Overall Impression — 6
I play blues, classic rock, hard rock, metal, and anything in in between. This was my first guitar, and is a good beginner guitar at a fantastic price. It handles a multitude of common styles well as a beginner would see them, although it is not good at the extremes e.g. clean funk or crazy distortion metal. I have been playing for two and a half years and I now own an Epiphone Explorer through a Marshall DSL401, and the difference is VERY large. The Epi is ten thousand million times better. I have also tried my friend's beginner guitars, and they seem to be better than this, but they are more expensive. Obviously, the main selling point of this guitar is the built in USB port. It is very convenient and offers people the option of not buying an amplifier and instead using their computer. Also, you can easily record stuff onto your computer very quickly and conveniently. If this guitar did not have this feature I believe it would probably be a flop as the rest of it's features are fairly sub-par. In summary - this is a good beginner guitar. It plays very well for a beginner, but once you get better, maybe after 18 months, you'll REALLY start noticing it's flaws. I would recommend it to a friend who is beginning guitar, as it served me well before I moved on.

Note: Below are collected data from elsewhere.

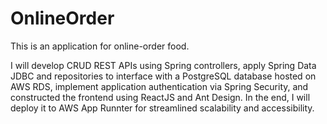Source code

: # OnlineOrder

This is an application for online-order food. 

I will develop CRUD REST APIs using Spring controllers, apply Spring Data JDBC and repositories to interface with a PostgreSQL database hosted on AWS RDS, implement application authentication via Spring Security, and constructed the frontend using ReactJS and Ant Design. In the end, I will deploy it to AWS App Runnter for streamlined scalability and accessibility. 

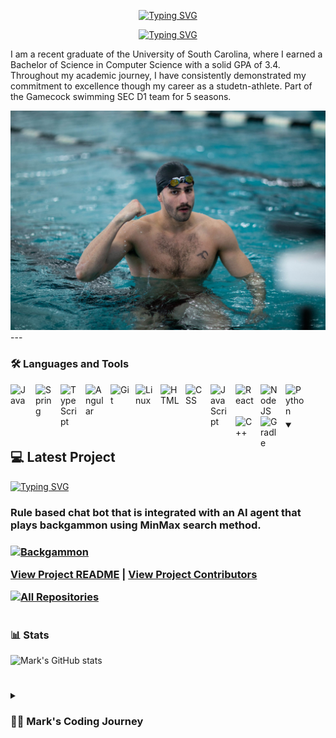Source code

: <div align="center">
  <p>
    <a href="https://git.io/typing-svg"><img src="https://readme-typing-svg.demolab.com?font=Fira+Code&size=30&pause=1000&color=F70C0E&center=true&repeat=false&random=false&width=435&lines=Mark+Shperkin" alt="Typing SVG" /></a>
  </p>
  
  <p>
    <a href="https://git.io/typing-svg"><img src="https://readme-typing-svg.demolab.com?font=Fira+Code&pause=1000&color=F70C0E&center=true&random=false&width=435&lines=Student-Athlete;Computer+Science+major;Always+learning+new+things;passionate+developer+from+Israel" alt="Typing SVG" /></a>
  </p>
</div>

I am a recent graduate of the University of South Carolina, where I earned a Bachelor of Science in Computer Science with a solid GPA of 3.4. Throughout my academic journey, I have consistently demonstrated my commitment to excellence though my career as a studetn-athlete.
Part of the Gamecock swimming SEC D1 team for 5 seasons. 

<div id="header" align="center">
<img src="swimming.jpg" width="900"/>
</div>
---

### :hammer_and_wrench: Languages and Tools

<img align="left" alt="Java" width="30px" style="padding-right:10px;" src="https://cdn.jsdelivr.net/gh/devicons/devicon/icons/java/java-original.svg"/>
<img align="left" alt="Spring" width="30px" style="padding-right:10px;" src="https://cdn.jsdelivr.net/gh/devicons/devicon/icons/cplusplus/cplusplus-original.svg" />          
<img align="left" alt="TypeScript" width="30px" style="padding-right:10px;" src="https://cdn.jsdelivr.net/gh/devicons/devicon/icons/python/python-original.svg" /> 
<img align="left" alt="Angular" width="30px" style="padding-right:10px;" src="https://cdn.jsdelivr.net/gh/devicons/devicon/icons/kotlin/kotlin-original.svg" /> 
<img align="left" alt="Git" width="30px" style="padding-right:10px;" src="https://cdn.jsdelivr.net/gh/devicons/devicon/icons/github/github-original.svg" />
<img align="left" alt="Linux" width="30px" style="padding-right:10px;" src="https://cdn.jsdelivr.net/gh/devicons/devicon/icons/linux/linux-original.svg" />
<img align="left" alt="HTML" width="30px" style="padding-right:10px;" src="https://cdn.jsdelivr.net/gh/devicons/devicon/icons/matlab/matlab-original.svg" /> 
<img align="left" alt="CSS" width="30px" style="padding-right:10px;" src="https://cdn.jsdelivr.net/gh/devicons/devicon/icons/haskell/haskell-original.svg" />
<img align="left" alt="JavaScript" width="30px" style="padding-right:10px;" src="https://cdn.jsdelivr.net/gh/devicons/devicon/icons/django/django-plain.svg" />
<img align="left" alt="React" width="30px" style="padding-right:10px;" src="https://cdn.jsdelivr.net/gh/devicons/devicon/icons/androidstudio/androidstudio-original.svg" />
<img align="left" alt="NodeJS" width="30px" style="padding-right:10px;" src="https://cdn.jsdelivr.net/gh/devicons/devicon/icons/html5/html5-original.svg" />
<img align="left" alt="Python" width="30px" style="padding-right:10px;" src="https://cdn.jsdelivr.net/gh/devicons/devicon/icons/css3/css3-original.svg" />
<img align="left" alt="C++" width="30px" style="padding-right:10px;" src="https://cdn.jsdelivr.net/gh/devicons/devicon/icons/mysql/mysql-original.svg" />
<img align="left" alt="Gradle" width="30px" style="padding-right:10px;" src="https://cdn.jsdelivr.net/gh/devicons/devicon/icons/gradle/gradle-plain.svg" />
<br />

#


<!-- BEGIN PROJECTS-CARDS -->



<details open> 
  <summary><h2></>💻 Latest Project</h2></summary>
<a href="https://git.io/typing-svg"><img src="https://readme-typing-svg.demolab.com?font=Fira+Code&size=30&pause=1000&color=0C2DF7&random=false&width=435&lines=Backgammon;Chatbot" alt="Typing SVG" /></a>
<h3>Rule based chat bot that is integrated with an AI agent that plays backgammon using MinMax search method.<h3>
  <p align="left">
    <a href="https://github.com/markshperkin/CSCE580-MarkShperkin-repo"><img width="278" src="https://media.giphy.com/media/v1.Y2lkPTc5MGI3NjExdGRuNnp2cTF4czZobGswZm4zd2RxcnhuZXVqbDh4aHM5ZzMwdmZkbyZlcD12MV9pbnRlcm5hbF9naWZfYnlfaWQmY3Q9Zw/7OVCBWXeQlmHMxj9O0/giphy.gif" width="100" alt="Backgammon"></a>
  </p>

<p align="left">
 <a href="https://github.com/markshperkin/CSCE580-MarkShperkin-repo">View Project README</a> |
 <a href="https://github.com/markshperkin/CSCE580-MarkShperkin-repo/graphs/contributors">View Project Contributors</a>
</p>

  <a href="https://github.com/markshperkin?tab=repositories"><img alt="All Repositories" title="All Repositories" src="https://custom-icon-badges.demolab.com/badge/-Click%20Here%20For%20All%20My%20Repos-1F222E?style=for-the-badge&logoColor=white&logo=repo"/></a>
</details>

<!-- END PROJECTS-CARDS -->
#

### 📊 Stats

![Mark's GitHub stats](https://github-readme-stats.vercel.app/api?username=markshperkin&show_icons=true&theme=gruvbox)

<!-- ![GitHub Streak](https://streak-stats.demolab.com?user=ForrestKnight&theme=gruvbox&border_radius=4.5) -->

#

<details>
 <summary><h3>👨‍💻 Mark's Coding Journey</h3></summary>
todo

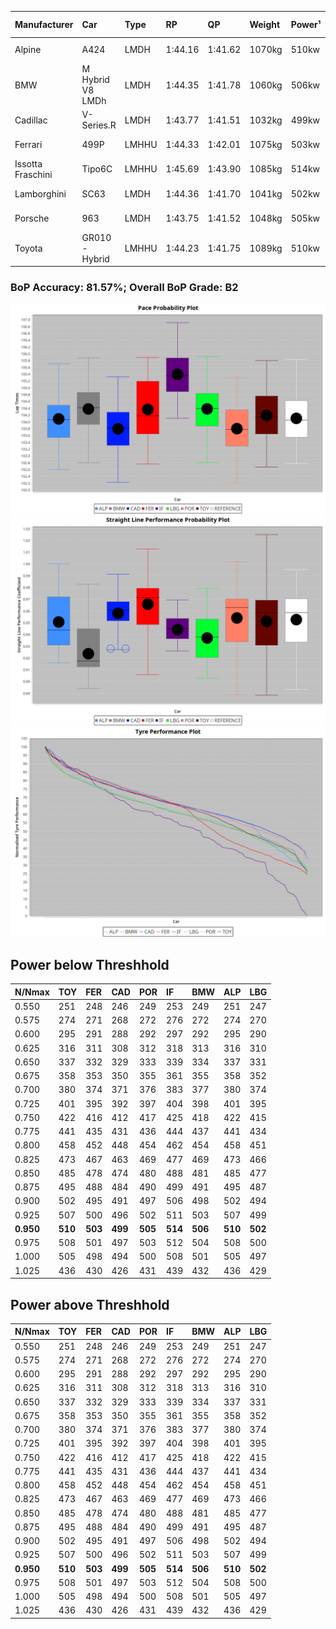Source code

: | Manufacturer      | Car              | Type  | RP      | QP      | Weight | Power¹ | Threshhold | PINC | Power² | E/Stint | AVG Vmax            | FDS    | RDLC | L/Stint | BOP-Grade | ModelAccuracy | ModelPoints | Match%  |
| :---------------- | :--------------- | :---- | :------ | :------ | :----- | :----- | :--------- | :--- | :----- | :------ | :------------------ | :----- | :--- | :------ | :-------- | :------------ | :---------- | :------ |
| Alpine            | A424             | LMDH  | 1:44.16 | 1:41.62 | 1070kg | 510kw  | 210.0kph   | 0%   | 510kw  | 905MJ   | 290.55kph-309.50kph | -      | 1.00 | 33      | ~A1       | 81.46%        | 523         | 100.00% |
| BMW               | M Hybrid V8 LMDh | LMDH  | 1:44.35 | 1:41.78 | 1060kg | 506kw  | 210.0kph   | 0%   | 506kw  | 892MJ   | 286.89kph-308.60kph | -      | 1.02 | 33      | ~A1       | 98.60%        | 1690        | 100.00% |
| Cadillac          | V-Series.R       | LMDH  | 1:43.77 | 1:41.51 | 1032kg | 499kw  | 210.0kph   | 0%   | 499kw  | 873MJ   | 286.89kph-309.36kph | -      | 1.03 | 33      | -C2       | 98.38%        | 1765        | 72.06%  |
| Ferrari           | 499P             | LMHHU | 1:44.33 | 1:42.01 | 1075kg | 503kw  | 210.0kph   | 0%   | 503kw  | 887MJ   | 289.58kph-310.22kph | 190kph | 1.02 | 33      | ~A1       | 92.24%        | 2247        | 100.00% |
| Issotta Fraschini | Tipo6C           | LMHHU | 1:45.69 | 1:43.90 | 1085kg | 514kw  | 210.0kph   | 0%   | 514kw  | 918MJ   | 291.07kph-300.80kph | 190kph | 1.02 | 33      | +Ω1       | 66.67%        | 96          | 14.98%  |
| Lamborghini       | SC63             | LMDH  | 1:44.36 | 1:41.70 | 1041kg | 502kw  | 210.0kph   | 0%   | 502kw  | 883MJ   | 288.91kph-305.68kph | -      | 1.05 | 33      | +A2       | 96.77%        | 419         | 93.96%  |
| Porsche           | 963              | LMDH  | 1:43.75 | 1:41.52 | 1048kg | 505kw  | 210.0kph   | 0%   | 505kw  | 889MJ   | 288.22kph-309.83kph | -      | 1.02 | 33      | -C2       | 96.81%        | 5438        | 71.58%  |
| Toyota            | GR010 - Hybrid   | LMHHU | 1:44.23 | 1:41.75 | 1089kg | 510kw  | 210.0kph   | 0%   | 510kw  | 905MJ   | 287.01kph-316.42kph | 190kph | 1.01 | 33      | ~A1       | 86.04%        | 1751        | 100.00% |

### BoP Accuracy: 81.57%; Overall BoP Grade: B2
![PACECHART](./IMG/CUSTOM.png)
![STRAIGHTLINEPERFORMANCECHART](./IMG/CUSTOM_sp.png)
![TYREPERFORMANCECHART](./IMG/CUSTOM_tw.png)

## Power below Threshhold
|N/Nmax|TOY|FER|CAD|POR|IF|BMW|ALP|LBG|
|:-|:-|:-|:-|:-|:-|:-|:-|:-|
|0.550|251|248|246|249|253|249|251|247|
|0.575|274|271|268|272|276|272|274|270|
|0.600|295|291|288|292|297|292|295|290|
|0.625|316|311|308|312|318|313|316|310|
|0.650|337|332|329|333|339|334|337|331|
|0.675|358|353|350|355|361|355|358|352|
|0.700|380|374|371|376|383|377|380|374|
|0.725|401|395|392|397|404|398|401|395|
|0.750|422|416|412|417|425|418|422|415|
|0.775|441|435|431|436|444|437|441|434|
|0.800|458|452|448|454|462|454|458|451|
|0.825|473|467|463|469|477|469|473|466|
|0.850|485|478|474|480|488|481|485|477|
|0.875|495|488|484|490|499|491|495|487|
|0.900|502|495|491|497|506|498|502|494|
|0.925|507|500|496|502|511|503|507|499|
|**0.950**|**510**|**503**|**499**|**505**|**514**|**506**|**510**|**502**|
|0.975|508|501|497|503|512|504|508|500|
|1.000|505|498|494|500|508|501|505|497|
|1.025|436|430|426|431|439|432|436|429|

## Power above Threshhold
|N/Nmax|TOY|FER|CAD|POR|IF|BMW|ALP|LBG|
|:-|:-|:-|:-|:-|:-|:-|:-|:-|
|0.550|251|248|246|249|253|249|251|247|
|0.575|274|271|268|272|276|272|274|270|
|0.600|295|291|288|292|297|292|295|290|
|0.625|316|311|308|312|318|313|316|310|
|0.650|337|332|329|333|339|334|337|331|
|0.675|358|353|350|355|361|355|358|352|
|0.700|380|374|371|376|383|377|380|374|
|0.725|401|395|392|397|404|398|401|395|
|0.750|422|416|412|417|425|418|422|415|
|0.775|441|435|431|436|444|437|441|434|
|0.800|458|452|448|454|462|454|458|451|
|0.825|473|467|463|469|477|469|473|466|
|0.850|485|478|474|480|488|481|485|477|
|0.875|495|488|484|490|499|491|495|487|
|0.900|502|495|491|497|506|498|502|494|
|0.925|507|500|496|502|511|503|507|499|
|**0.950**|**510**|**503**|**499**|**505**|**514**|**506**|**510**|**502**|
|0.975|508|501|497|503|512|504|508|500|
|1.000|505|498|494|500|508|501|505|497|
|1.025|436|430|426|431|439|432|436|429|
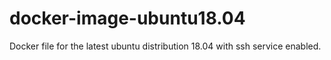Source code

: # docker-image-ubuntu18.04
Docker file for the latest ubuntu distribution 18.04 with ssh service enabled.
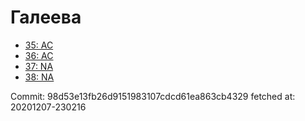 # Галеева
- [35: AC](35.md)
- [36: AC](36.md)
- [37: NA](37.md)
- [38: NA](38.md)

Commit: 98d53e13fb26d9151983107cdcd61ea863cb4329
 fetched at: 20201207-230216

Reliability & Durability — 8
This guitar is fairly durable and has been put together decently; enough so that it would withstand live playing (although no-one in their right mind would use this guitar for serious musicianship - once again, it is a beginner guitar!!!). The strap buttons are solid, input jack solid etc. I can depend on it and it has never really broken on me as such. The finish is good and lasts with playing, although is not very resistant to scratches/knocks, as my Epiphone Explorer is. I'm not sure why this is.

Action, Fit & Finish — 8
The guitar was set up well when I got it and didn't really have much to complain about. The pickups were adjusted well, action set well etc. Everything fits well but they have routed out very large cavities inside to allow for more space, but of course this has a n effect on tone and if you hit the guitar you can hear the insides reverberating. The guitar did not contain any flaws, although I did notice that when I opened it up, it was fairly shoddy workmanship inside. But hey, what do you expect from a 100 guitar?

Features — 7
I do not know when this guitar was made. It is a Standard Strat copy, with 22 normal-sized frets. It has a maple neck and a "solid body" - it does not state what wood, although I have opened it up and it looks fairly crappy, probably basswood. It is finished in brilliant gloss white, and has silver hardware - overall it looks pretty cool. It has a Standard strat-style bridge with a tremolo, and 3 passive, very poor-quality single-coil pickups of unknown brand. The controls include a 5-way selector switch, 1 volume control and 2 tone controls. The tuners are chrome, and of unknown brand. I found them to be poor. Of course, the real selling-point here is the built in USB port. This is a fantastic addition which makes this guitar very convenient for beginners currently without an amp. The concept works very well, however it is fairly complicated to get started and setup your computer.

2 comments sorted by best / new / date

    deathbycontrol
    I've played one. It was total crap. If anything I'd get one, take out the electronics and put them in a somewhat decent guitar so I can record easier. Maybe go get a project guitar or something, I dont know.
    rv_phoenix
    Something with a USB output is not a guitar. Just the most expensive piece of firewood you could buy.